PROVIDED DATA below:
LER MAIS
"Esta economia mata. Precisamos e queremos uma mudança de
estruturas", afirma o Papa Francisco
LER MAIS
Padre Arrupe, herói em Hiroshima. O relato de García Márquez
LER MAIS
End of PROVIDED DATA.
* PROBLEM DETAILS:
From the line containing "o Papa Francisco" down to the last line of the records above, print every line exactly, with both ends kept.

* ANSWER FOR THIS EXERCISE:
estruturas", afirma o Papa Francisco
LER MAIS
Padre Arrupe, herói em Hiroshima. O relato de García Márquez
LER MAIS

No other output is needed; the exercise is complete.